Mendengar itu saya tertawa. Saya jawab: Buku sekelas Al-Jabiri, M. Arkun, Hasan Hanafi, Nasr Hamid Abu Zaid dan M. Syahrur saja tidak laku di Mesir apalagi Harun Nasution. Tapi mereka ini laku sekali jadi rujukan di Indonesia 😁
_________
Pertanyaan yang mengganggu saya; Kenapa ketika berbicara pemikiran Islam yang menjadi rujukan akademisi adalah Al-Jabiri, M. Arkoun, Hasan Hanafi, Nasar Hamid Abu Zaid, M. Syahrur, atau dari Indonesia Nurcholis Majid, Harun Nasution, atau sang guru besar Fazlur Rahman dari Amerika?
Berikut di antara nama-nama pemikir Islam yang saya rekomendasikan untuk dikaji dan masih banyak yang lainnya.

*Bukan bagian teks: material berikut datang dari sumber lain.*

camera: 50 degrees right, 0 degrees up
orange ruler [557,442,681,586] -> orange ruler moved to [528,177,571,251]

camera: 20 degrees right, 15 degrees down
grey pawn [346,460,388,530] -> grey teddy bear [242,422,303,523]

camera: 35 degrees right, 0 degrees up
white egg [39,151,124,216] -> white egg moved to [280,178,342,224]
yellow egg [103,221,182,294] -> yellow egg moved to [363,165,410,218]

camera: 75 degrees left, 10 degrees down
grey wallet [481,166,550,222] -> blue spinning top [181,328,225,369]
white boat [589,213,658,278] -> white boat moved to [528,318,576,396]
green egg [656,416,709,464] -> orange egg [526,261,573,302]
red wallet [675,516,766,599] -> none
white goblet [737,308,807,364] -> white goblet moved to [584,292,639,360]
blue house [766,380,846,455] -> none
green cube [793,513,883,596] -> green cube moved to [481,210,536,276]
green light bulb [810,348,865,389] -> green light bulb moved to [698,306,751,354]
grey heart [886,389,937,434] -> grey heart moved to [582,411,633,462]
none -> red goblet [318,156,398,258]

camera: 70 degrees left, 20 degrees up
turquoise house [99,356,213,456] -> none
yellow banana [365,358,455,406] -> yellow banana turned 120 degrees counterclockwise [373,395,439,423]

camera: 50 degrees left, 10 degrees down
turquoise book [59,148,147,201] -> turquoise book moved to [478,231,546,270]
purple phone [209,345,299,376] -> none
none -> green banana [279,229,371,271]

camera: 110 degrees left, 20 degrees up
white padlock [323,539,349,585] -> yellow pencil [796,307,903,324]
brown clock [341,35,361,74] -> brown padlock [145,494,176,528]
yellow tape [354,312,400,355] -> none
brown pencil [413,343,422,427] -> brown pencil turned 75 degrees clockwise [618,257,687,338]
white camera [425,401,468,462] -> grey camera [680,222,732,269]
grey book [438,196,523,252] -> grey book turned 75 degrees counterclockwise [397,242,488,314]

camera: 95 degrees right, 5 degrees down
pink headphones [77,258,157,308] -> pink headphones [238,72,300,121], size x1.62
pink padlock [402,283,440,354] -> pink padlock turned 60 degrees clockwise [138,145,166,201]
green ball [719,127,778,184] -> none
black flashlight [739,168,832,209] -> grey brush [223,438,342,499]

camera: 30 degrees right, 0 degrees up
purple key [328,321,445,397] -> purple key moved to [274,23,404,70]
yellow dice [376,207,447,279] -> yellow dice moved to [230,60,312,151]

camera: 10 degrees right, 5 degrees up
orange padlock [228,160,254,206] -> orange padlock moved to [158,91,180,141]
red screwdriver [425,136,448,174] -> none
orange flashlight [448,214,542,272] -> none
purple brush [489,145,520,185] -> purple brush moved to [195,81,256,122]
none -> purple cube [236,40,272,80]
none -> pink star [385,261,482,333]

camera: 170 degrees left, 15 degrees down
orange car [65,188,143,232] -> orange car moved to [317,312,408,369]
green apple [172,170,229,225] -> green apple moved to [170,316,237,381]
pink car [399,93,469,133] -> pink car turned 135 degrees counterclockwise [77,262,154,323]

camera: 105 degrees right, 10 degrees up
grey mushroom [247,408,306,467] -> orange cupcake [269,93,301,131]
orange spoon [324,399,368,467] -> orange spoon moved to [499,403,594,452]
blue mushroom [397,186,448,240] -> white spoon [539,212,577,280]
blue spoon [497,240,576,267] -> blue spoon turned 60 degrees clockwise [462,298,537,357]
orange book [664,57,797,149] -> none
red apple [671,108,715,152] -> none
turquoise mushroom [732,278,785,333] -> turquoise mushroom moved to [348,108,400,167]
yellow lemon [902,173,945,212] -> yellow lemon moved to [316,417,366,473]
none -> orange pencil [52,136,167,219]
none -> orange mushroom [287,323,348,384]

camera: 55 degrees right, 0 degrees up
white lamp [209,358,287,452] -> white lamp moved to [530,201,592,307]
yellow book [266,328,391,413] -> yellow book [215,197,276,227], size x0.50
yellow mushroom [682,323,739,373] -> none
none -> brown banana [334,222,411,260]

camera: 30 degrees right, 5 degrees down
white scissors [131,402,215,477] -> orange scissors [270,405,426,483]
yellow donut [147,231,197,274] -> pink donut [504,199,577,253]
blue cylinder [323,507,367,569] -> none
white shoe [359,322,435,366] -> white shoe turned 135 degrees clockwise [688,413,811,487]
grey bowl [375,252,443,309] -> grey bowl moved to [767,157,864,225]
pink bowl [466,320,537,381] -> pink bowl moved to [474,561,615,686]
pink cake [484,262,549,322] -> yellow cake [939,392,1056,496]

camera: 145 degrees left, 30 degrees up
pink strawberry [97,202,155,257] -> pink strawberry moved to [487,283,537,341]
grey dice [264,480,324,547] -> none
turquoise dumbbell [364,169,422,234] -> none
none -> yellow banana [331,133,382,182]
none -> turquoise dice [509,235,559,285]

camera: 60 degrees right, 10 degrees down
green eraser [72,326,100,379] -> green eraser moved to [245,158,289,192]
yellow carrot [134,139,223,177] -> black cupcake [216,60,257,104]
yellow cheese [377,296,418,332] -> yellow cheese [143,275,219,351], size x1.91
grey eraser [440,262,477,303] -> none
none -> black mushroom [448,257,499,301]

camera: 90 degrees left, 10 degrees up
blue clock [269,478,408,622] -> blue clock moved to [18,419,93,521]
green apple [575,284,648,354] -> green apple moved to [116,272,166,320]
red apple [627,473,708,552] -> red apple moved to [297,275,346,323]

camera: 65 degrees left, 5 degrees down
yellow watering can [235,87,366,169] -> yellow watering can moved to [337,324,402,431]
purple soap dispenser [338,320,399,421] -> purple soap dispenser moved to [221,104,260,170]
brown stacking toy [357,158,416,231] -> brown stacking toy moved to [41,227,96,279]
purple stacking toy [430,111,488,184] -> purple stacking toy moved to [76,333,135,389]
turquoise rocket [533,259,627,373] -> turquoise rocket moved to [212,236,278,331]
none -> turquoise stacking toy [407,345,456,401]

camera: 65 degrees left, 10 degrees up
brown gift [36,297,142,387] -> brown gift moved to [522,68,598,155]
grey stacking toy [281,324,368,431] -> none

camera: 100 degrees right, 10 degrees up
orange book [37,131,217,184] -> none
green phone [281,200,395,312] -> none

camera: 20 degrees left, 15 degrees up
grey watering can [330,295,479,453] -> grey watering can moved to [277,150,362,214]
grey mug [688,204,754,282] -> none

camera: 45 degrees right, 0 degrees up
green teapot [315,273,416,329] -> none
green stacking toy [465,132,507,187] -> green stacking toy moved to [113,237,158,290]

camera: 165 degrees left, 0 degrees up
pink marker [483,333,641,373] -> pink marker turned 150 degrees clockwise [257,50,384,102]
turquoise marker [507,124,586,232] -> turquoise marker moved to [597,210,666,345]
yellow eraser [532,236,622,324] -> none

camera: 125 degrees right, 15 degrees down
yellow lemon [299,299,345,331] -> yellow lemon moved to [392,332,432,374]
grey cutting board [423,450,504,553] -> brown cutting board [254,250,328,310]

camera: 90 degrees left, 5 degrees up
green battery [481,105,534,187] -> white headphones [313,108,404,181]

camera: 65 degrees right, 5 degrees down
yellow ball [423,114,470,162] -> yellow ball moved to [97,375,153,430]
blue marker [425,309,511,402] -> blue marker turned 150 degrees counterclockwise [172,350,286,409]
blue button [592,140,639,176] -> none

Saya sebutkan tidak berurutan sesuai tahun wafat karena sebatas yang teringat saat ini.
- Jamaluddin Al-Afghani
- Muhammad Abduh
- Muhammad Rasyid Ridha
- Rifa'ah Al-Tahtawi
- Qasim Amin
- Mustafa Abdurraziq
- Muhammad Iqbal
- Sa'ad Zaglul
- Abdul Hamid bin Bades
- Malik bin Nabi
- Muhammad Al-Ghazali
- Yusuf Al-Qaradawi
- Muhammad Imarah
- Syakib Arselan
- Ibnu Asyur
- Hibatullah Al-Syahrastani
- Salman Audah
- Abbas Mahmud Al-Aqqad
- Abdurrahman Al-Kawakibi
- Farid Wajdi
- Ahmad Khairi Al-Umari
- Mustafa Lutfy Al-Manfaluti
- Abu Hasan Al-Nadawi
- Said Nursi
- Fathullah Gulen
- Dll
Sumber FB Ustadz : Yahya Ibrahim
_____
Di sana, Asy'ariyyah diadu dengan Wahhabiyah.
Di sini, Asy'ariyyah diadu dengan Mu'tazilah.
Kawan-kawan saya banyak yang mengaku Asy'ari, tapi membela Wahabi, dengan dalih persatuan umat adalah nomor satu, tapi dengan Mu'tazilah pantang berdamai.
by FB Ustadz : Fahmi Syam Hafid
_______
Ya, kalau rujukannya cuma jurnal memang begini jadinya. Kebanyakan jurnal berbahasa indonesia yang bicara soal ilmu spesifik dalam islam isinya tidak berbobot karena hanya merujuk pada sumber sekunder. Sudah sekunder masih harus tahun-tahun belakangan pula, di mana faktanya makin ke belakang makin banyak yang gak paham apa yang mereka omongkan tentang keilmuan spesifik itu. Gimana mau paham, kebanyakan gak bisa baca kitab dengan lancar.
Kalau pun ada konten yang dianggap baru, seringkali bukan hal yang benar-benar baru tapi hal lama yang kebetulan banyak orang lain tak tahu sehingga mereka percaya saja ketika dikatakan bahwa itu baru. Sebab itulah, kritik-kritik dalam wacana studi islam yang ada di jurnal baru itu kebanyakan sudah ada jawabannya berabad-abad lalu tapi sayang orang sekarang tidak membacanya sehingga pengkritiknya dianggap hebat, padahal aslinya ketinggalan kereta.